On 11 April, Petrović and the staff of 1st Army Group headquarters were captured by Ustaše at Petrinja, and the rear area staff of 4th Army headquarters were captured by Ustaše at Topusko. The personnel of both headquarters were soon handed over to the Germans by their captors. Nedeljković and his operations staff escaped to fight on for a few days, but the 27th ID had ceased to exist. On 15 April, Nedeljković received orders that a ceasefire had been agreed, and that all 4th Army troops were to remain in place and not fire on German personnel. After a delay in locating appropriate signatories for the surrender document, the Yugoslav Supreme Command unconditionally surrendered in Belgrade effective at 12:00 on 18 April.
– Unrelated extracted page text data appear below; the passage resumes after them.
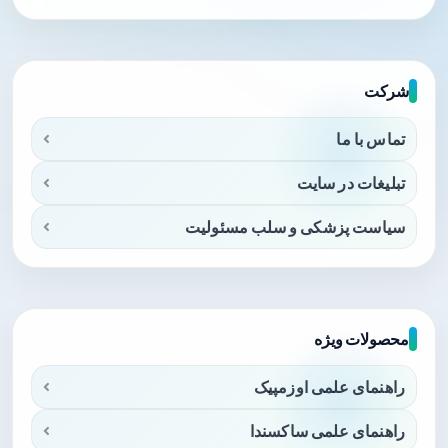
شرکت
تماس با ما
تبلیغات در سایت
سیاست پزشکی و سلب مسئولیت
محصولات ویژه
راهنمای علمی اوزمپیک
راهنمای علمی ساکسندا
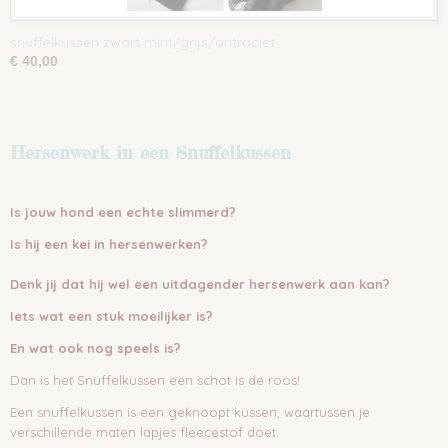
snuffelkussen zwart mint/grijs/antraciet
€ 40,00
Hersenwerk in een Snuffelkussen
Is jouw hond een echte slimmerd?
Is hij een kei in hersenwerken?
Denk jij dat hij wel een uitdagender hersenwerk aan kan?
Iets wat een stuk moeilijker is?
En wat ook nog speels is?
Dan is het Snuffelkussen een schot is de roos!
Een snuffelkussen is een geknoopt kussen, waartussen je
verschillende maten lapjes fleecestof doet.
Yugoslavia was then occupied and dismembered by the Axis powers; Germany, Italy, Hungary, Bulgaria and Albania all annexed parts of its territory. Almost all of the Croat members of the division taken as prisoners of war were soon released by the Germans, as 90 percent of those held for the duration of the war were Serbs. Marić became the first chief-of-staff of the Croatian Home Guard when it was created in May 1941, but was removed from his post and retired that September, probably because the Ustaše leadership did not trust him.